Lauren Vertigan, fundraising consultant based in Melbourne, reacts to an interesting article published last month in Inside Philanthropy that discussed how personal experiences with money can impact on fundraisers’ success.
The author’s words hit home with me. In my early days as a fundraiser, I remember feeling anxious and inadequate interacting with the wealthy. While I grew up comfortably, I rarely dealt with people that came from substantial money and I often found interactions with top donors and prospects very intimidating. Combine these feelings with getting comfortable in ‘making the ask’, and your early days as a fundraiser can be fraught with stress.
With experience came the personal realisation that there were often more similarities than differences between the major donor and me, with our shared values and passion for a particular issue bringing us to be in the same room. The more I got to know major donors the more I learnt that many weren’t born into wealth and shared similar background to me. I found that the truer I was to myself in these interactions, the warmer the conversations became with the donor, and slowly, my feelings of inadequacy subsided and my confidence lifted.
An equal influence on our attitude towards fundraising could be our early learning about giving. For many people growing up, giving back in some way may have been part of their family’s DNA, an activity for all people. For others, philanthropy may have been viewed as an activity solely for the wealthy.
As I reflect on the early stages of my career, I realise that, despite having great mentors and managers, no one was talking about how our personal experiences with money and giving can impact on our success as fundraisers. And while I eventually reached a place where I was comfortable speaking with the wealthiest about money, I believe I could have reached this place much sooner with good advice.
Here’s some useful guidance originally published by Inside Philanthropy: five steps that will help you make peace with the range of resources in the world. The headings are taken directly from the article, with my own summary accompanying each unless otherwise indicated.

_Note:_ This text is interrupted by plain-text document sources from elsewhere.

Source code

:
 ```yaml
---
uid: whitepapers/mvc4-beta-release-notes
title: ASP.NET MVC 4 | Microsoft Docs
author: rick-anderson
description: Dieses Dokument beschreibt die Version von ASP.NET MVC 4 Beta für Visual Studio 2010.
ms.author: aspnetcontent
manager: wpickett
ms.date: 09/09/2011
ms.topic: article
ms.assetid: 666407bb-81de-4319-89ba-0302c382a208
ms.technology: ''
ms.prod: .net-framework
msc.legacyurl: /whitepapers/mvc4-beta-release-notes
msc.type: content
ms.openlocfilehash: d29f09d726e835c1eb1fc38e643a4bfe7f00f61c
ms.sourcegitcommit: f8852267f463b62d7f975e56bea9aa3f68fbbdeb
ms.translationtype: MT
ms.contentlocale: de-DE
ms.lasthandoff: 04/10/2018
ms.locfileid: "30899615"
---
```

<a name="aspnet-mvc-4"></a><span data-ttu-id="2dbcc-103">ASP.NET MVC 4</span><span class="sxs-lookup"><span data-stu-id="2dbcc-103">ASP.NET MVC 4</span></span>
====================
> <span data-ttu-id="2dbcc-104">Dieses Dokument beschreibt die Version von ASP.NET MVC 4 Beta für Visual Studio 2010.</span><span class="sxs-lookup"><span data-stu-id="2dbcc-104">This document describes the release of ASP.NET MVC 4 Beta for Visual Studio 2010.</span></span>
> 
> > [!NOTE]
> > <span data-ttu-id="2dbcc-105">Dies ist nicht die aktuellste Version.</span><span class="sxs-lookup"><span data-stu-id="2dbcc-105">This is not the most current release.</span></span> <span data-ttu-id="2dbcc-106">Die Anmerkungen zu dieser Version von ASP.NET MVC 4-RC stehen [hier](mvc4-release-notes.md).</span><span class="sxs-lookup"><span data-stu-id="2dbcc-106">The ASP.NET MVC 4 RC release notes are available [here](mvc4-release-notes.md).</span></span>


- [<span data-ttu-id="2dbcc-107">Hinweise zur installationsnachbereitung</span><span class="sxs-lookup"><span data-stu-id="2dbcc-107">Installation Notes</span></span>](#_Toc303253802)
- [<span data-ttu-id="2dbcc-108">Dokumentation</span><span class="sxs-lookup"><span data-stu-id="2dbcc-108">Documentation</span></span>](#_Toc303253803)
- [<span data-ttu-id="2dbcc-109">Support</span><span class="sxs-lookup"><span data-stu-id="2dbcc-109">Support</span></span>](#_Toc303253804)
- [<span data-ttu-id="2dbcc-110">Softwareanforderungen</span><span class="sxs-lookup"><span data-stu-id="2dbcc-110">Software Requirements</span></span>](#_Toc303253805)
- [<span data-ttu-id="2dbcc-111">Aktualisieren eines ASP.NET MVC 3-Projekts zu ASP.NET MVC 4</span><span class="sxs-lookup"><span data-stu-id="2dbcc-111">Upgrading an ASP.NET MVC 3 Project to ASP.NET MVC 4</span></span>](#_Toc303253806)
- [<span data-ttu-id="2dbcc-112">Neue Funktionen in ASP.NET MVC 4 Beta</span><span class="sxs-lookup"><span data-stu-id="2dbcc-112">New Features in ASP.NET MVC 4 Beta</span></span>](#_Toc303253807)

1. Write down your own money story.
As put so well in the article, great fundraising is seeing your value and not your worth. You won’t necessarily be a successful fundraiser if you grew up with money, or an unsuccessful one if you grew up with less than most. Reflect on your past and current money situation and make peace with it. Your bank balance doesn’t define you
2. Focus on similarities, not differences.
There is a reason why a donor or prospect has agreed to meet with you – at the very least they were interested in your organisation’s mission. Existing donors are already on board with you. If you’re passionate about the cause or program you are speaking with them about, they will likely share similar values and interests as you.
3. Focus on these similarities.
Understand what they are talking about when it comes to the stock market, gifting shares, offshore accounts, giving vehicles, earned interest and other financial matters. By understanding their interests, you will be able to serve them to the best of your ability.
4. Share what you have to teach.
Start opening up and sharing your knowledge on particular subjects when speaking with donors and prospects. You have as much to offer them as they do to you. By engaging in thought-provoking conversation, you will build a better relationship, which in turn will see your insecurities lift and your confidence build.
5. Don’t assume you’re the only one struggling to find your place in this world.
Just because someone is well off it doesn’t mean they don’t have personal struggles, be them similar or different to yours. We’re all human after all, most of us trying to find our place one way or another.